Raise the minimum wage? I wonder where he’s been with this the last four years, but let’s welcome the prodigal president. Tying it to the poverty line is very important, and I hope we can get it. I hope it also ties back to his call for a simpler tax code, too.
It seems funny to hear Obama talk about war and al Qaeda. This Democrat has a pretty strong record of success on this front, facing far more criticism from the Left. His promise to have a more transparent legal framework is good, but another one I’ll believe only when I see it.
Being the beacon of hope and freedom around the world is easy stuff, and it sounds more like a campaign speech than anything else. I really hope support for the Veteran’s Administration is also bipartisan.
And there was “common sense” gun reform. Hadiya featured prominently, as well she should. That was a terrible tragedy. The call, “They deserve a vote” is a strong one, and it should be clear that something will happen.

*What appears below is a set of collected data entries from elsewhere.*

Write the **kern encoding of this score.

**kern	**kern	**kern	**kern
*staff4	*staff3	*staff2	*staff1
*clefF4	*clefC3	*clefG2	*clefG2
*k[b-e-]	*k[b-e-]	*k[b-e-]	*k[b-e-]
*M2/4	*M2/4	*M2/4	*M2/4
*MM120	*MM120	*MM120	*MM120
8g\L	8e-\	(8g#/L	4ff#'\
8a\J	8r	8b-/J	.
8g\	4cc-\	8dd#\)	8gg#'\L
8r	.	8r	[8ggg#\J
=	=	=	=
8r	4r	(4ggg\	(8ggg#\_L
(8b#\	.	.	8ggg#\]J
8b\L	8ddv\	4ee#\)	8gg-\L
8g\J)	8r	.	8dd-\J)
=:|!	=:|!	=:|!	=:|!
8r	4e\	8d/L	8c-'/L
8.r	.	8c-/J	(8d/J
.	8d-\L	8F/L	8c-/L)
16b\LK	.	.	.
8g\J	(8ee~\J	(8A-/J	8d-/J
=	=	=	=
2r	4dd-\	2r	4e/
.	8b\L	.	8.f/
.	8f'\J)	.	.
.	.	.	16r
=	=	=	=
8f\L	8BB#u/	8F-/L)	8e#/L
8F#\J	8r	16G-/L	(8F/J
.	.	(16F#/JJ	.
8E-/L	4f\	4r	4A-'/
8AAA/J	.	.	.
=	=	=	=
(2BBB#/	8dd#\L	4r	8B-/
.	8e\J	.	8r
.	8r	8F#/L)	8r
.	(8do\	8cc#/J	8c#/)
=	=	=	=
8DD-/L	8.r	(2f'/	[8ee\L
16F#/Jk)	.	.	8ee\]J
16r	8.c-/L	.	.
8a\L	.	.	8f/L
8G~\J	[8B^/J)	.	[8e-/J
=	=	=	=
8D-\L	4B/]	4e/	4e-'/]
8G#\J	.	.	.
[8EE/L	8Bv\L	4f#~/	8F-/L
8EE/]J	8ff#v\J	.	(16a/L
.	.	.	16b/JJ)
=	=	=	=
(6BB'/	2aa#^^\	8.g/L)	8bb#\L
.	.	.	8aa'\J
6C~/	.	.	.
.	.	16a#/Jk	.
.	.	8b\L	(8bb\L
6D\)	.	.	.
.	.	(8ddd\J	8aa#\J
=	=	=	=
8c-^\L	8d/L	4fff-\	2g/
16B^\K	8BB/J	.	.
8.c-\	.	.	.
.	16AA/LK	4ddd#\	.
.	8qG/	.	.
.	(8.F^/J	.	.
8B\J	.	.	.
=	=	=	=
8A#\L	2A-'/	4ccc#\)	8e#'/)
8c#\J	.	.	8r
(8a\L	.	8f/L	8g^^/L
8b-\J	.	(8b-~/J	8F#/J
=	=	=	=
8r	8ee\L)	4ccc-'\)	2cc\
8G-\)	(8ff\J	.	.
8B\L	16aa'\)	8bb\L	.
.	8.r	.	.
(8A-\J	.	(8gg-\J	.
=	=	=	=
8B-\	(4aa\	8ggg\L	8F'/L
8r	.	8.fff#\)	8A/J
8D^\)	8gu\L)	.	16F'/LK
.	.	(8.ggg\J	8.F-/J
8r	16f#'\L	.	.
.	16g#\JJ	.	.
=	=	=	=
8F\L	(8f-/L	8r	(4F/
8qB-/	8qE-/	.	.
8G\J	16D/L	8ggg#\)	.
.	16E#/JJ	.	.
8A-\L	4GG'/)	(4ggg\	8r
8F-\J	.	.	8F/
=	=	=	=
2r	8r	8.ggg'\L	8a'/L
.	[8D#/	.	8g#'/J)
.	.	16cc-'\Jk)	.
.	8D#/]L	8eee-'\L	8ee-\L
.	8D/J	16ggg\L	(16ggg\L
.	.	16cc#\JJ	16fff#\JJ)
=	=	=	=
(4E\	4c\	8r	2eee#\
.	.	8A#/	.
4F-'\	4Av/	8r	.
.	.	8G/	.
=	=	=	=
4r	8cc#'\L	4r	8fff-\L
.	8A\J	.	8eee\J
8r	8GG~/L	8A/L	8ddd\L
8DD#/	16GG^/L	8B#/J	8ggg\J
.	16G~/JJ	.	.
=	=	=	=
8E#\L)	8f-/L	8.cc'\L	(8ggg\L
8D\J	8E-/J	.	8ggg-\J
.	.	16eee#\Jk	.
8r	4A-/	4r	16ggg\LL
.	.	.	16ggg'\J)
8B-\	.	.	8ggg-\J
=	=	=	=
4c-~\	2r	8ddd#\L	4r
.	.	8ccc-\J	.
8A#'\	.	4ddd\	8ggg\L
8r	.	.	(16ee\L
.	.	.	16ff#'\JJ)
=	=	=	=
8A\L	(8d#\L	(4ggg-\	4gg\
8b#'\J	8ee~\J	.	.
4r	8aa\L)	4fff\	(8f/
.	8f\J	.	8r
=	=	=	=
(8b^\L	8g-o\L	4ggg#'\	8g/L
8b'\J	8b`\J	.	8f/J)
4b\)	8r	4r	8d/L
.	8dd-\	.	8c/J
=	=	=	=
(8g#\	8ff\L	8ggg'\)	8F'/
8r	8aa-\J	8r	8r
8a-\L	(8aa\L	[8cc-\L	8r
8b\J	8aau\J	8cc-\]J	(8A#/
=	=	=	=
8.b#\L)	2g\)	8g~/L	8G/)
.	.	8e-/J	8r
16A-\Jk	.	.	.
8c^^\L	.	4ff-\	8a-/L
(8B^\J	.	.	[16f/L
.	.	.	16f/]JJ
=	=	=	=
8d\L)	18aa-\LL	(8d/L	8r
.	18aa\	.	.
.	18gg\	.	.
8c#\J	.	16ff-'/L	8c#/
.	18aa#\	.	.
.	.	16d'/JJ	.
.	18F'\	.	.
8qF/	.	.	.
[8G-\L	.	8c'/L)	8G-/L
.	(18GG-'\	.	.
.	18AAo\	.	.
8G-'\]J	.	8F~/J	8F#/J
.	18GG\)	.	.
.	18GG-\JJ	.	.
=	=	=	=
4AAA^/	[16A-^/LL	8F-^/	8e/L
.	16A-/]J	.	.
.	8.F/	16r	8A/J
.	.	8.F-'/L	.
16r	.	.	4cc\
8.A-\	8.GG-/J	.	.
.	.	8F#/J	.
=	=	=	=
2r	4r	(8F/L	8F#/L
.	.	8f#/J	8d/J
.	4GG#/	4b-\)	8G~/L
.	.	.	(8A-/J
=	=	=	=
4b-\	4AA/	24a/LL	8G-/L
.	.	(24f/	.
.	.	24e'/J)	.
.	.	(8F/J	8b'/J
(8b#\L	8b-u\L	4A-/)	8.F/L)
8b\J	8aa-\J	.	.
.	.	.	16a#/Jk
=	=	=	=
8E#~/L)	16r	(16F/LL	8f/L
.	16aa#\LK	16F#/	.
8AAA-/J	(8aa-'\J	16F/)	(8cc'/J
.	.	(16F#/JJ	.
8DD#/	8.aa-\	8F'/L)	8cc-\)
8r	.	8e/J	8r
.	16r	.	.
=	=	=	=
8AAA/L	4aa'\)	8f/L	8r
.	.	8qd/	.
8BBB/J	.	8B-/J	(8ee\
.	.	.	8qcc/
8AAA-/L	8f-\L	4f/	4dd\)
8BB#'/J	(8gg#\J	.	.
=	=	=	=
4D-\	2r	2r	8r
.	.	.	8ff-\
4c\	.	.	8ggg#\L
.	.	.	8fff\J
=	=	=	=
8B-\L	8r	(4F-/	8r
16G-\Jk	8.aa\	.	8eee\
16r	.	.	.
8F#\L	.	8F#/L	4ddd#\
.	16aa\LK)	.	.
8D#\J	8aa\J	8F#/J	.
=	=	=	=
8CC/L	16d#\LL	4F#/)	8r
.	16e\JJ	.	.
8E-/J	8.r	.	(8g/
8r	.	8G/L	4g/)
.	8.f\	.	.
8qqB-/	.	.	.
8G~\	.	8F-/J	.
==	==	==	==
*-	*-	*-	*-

Did we learn anything new here? Perhaps not, but the commitment to solid growth and equal opportunity did seem to me like a president leaving crisis mode and seeing a strong foundation to build on. That’s been my theme as well, and it seems very appropriate. It seems like what 2013 will indeed be all about, and I hope we can carry it forward. This was a Democrat speech with a lot of initiatives, but I believe that is what the times demand.
What are your thoughts on the State of the Union?